"What we'll give you next" was the heading of an e-mail from Jim Babka, whose web site, www.downsizedc.org, is renovating (itself...that classical English passive/reflexive form we rarely use these days). What about this web site? I have today and six more days to be online full time, and the General Assembly's over. We planned the extra time in case the General Assembly ran overtime, as it did last year; on behalf of the legislators and their families, we're glad to report that it finished on schedule. What will we give you next?
You tell me, Gentle Readers. Although there seems to be little overlap between the group "readers" and the group "funders" for this web site and its companion real-world projects, your input is still crucial for everything we're doing.
One thing I'll be doing with my remaining online time is reporting on legislation that's passed, so that readers in Virginia can comply with it, and/or demand revisions of it, and/or thank your legislators if you especially like it...
This web site recommends care if you loathe a piece of new legislation. If you just call, write, or e-mail your legislator to vent, what usually happens is that some powerless office worker, likely a student who works five or ten hours a week for college credit, makes a tally mark somewhere and may leave a message for your legislator to the effect that X number of people are mad at him or her today. If you send flames and howlers to web sites like this one, well...this web site will help bash ideas that we think deserve it, but your legislator probably doesn't give a hoot what this web site thinks. What we recommend, if you want an answer from your legislator, is a polite, parliamentary e-mail reminding the person that you are one of his or her constituents, and either (a) you have some questions about how this or that affects you or (b) this or that affects you in a harmful way.
Anyway, another thing I'll be doing here, behind the scenes, is putting together our 2012 Yearbook for those who can't read a web site. This is not a regular book published for profit. It will be hand-bound and hand-printed, consuming a substantial amount of time and money, and will be available to those who've sponsored this web site with gifts of $150 or more (over the year 2012, or retroactively now if they specify that they want a 20112 Yearbook), irrespective of whether or not they sponsored an advertorial. (We've received some contributions from retirees who have nothing to advertise but Christianity.) We appreciate smaller contributions but we can't see a way to make Yearbooks cost-effective for anything below $150.
Although we don't recommend doing Facebook as individuals, the popularity of Facebook has prompted us to consider doing a Facebook page for Cornerstone Communications as an organization. We will be exploring this possibility during the next two weeks. The account will be set up in the name of a lurking supporter who isn't doing anything else online, and will be entirely about the organization, showing no personal information--if we can't do it without exposing the individual's name, we won't do it at all.

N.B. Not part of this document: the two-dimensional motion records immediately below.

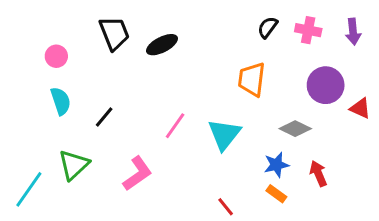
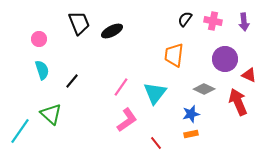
green triangle: (74, 165) -> (51, 114), turned -35
pink L-shape: (137, 173) -> (127, 120), moved
red arrow: (318, 173) -> (238, 102), moved, size x1.5
orange rectangle: (276, 194) -> (191, 134), turned -48

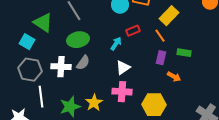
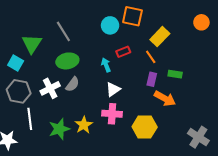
green triangle: (43, 23) -> (32, 44), turned 30
cyan arrow: (116, 44) -> (106, 65), turned -56
white cross: (61, 67) -> (50, 88), turned -30
orange arrow: (174, 77) -> (165, 99), size x1.5

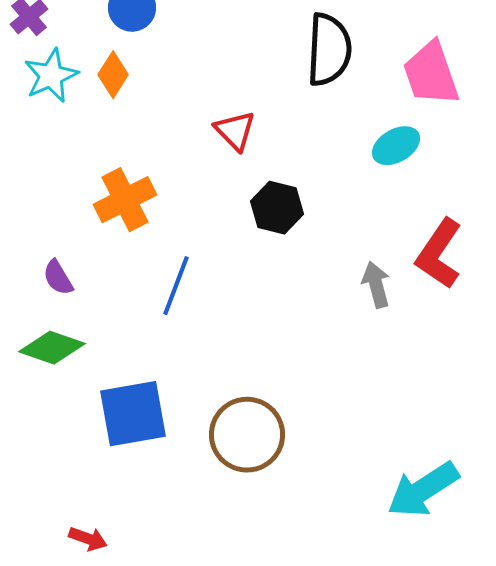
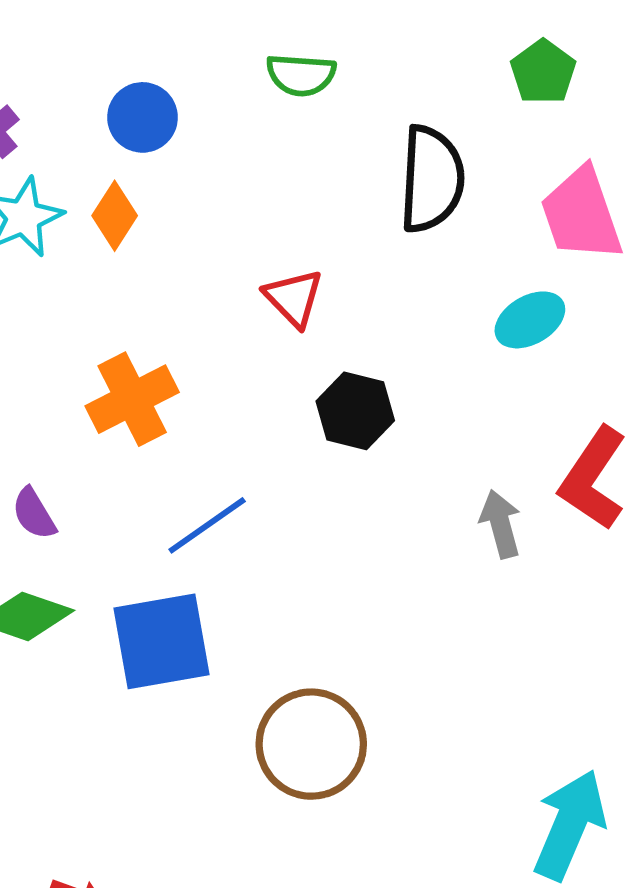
blue line: (176, 286) -> (207, 525), turned 34
blue square: (133, 414) -> (162, 641), moved
cyan arrow: (423, 490) -> (570, 825), turned 146

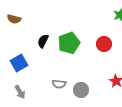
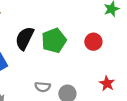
black semicircle: (43, 41) -> (25, 38), size x1.5

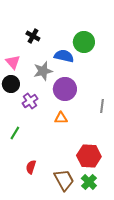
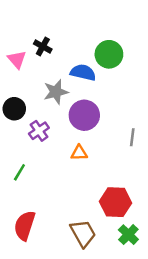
pink triangle: (13, 62) -> (17, 59), moved
red semicircle: (31, 167) -> (25, 225), moved, size x1.6
green cross: (89, 182) -> (128, 235), moved

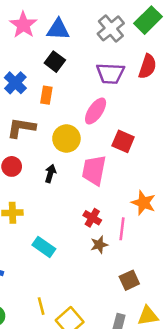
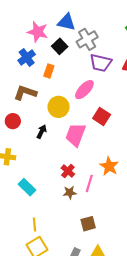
pink star: (23, 25) -> (38, 32), moved, turned -30
gray cross: (111, 28) -> (87, 39), moved
yellow line: (41, 306) -> (34, 225), moved

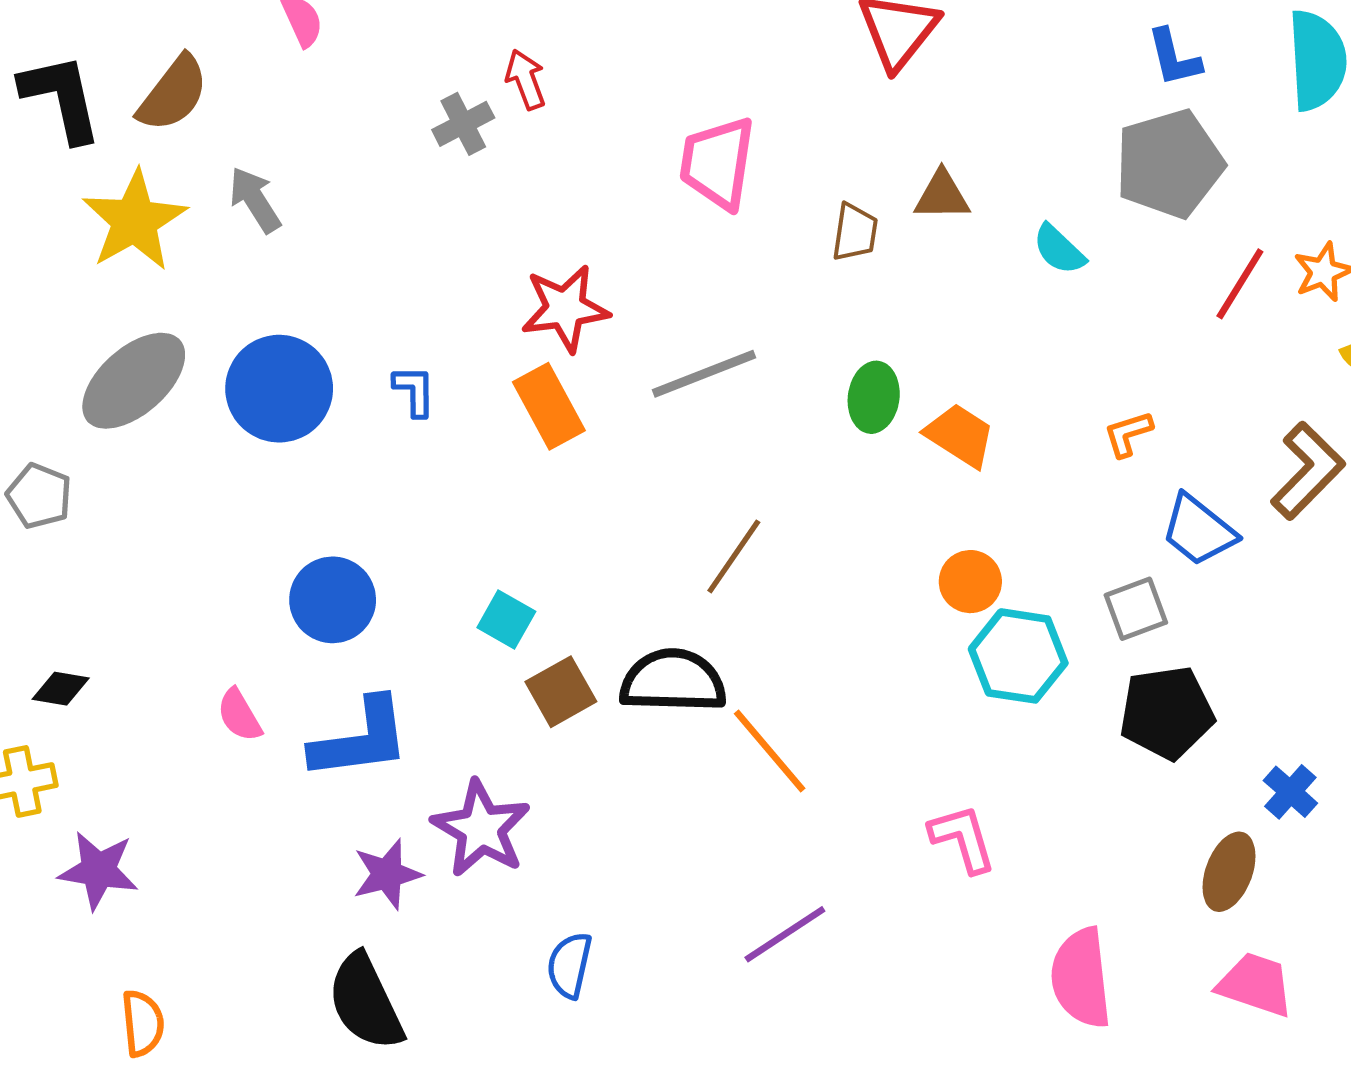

Meanwhile, I've been able to download some of my own writing, previously published and otherwise, to post here, and will be posting contributions as youall care to donate them. More book reviews and recipes should be available soon. In March I've saved most of my online time for helping a writer with a book project. Fortunately this is the kind of project the laptop computer can handle, since the Nickelsville computer center will be closed for a vacation during the middle two weeks of March and the Duffield computer center will still be hosting college extension classes.
And, as soon as possible, we want to open the physical store...I have enough to say about that for a separate post.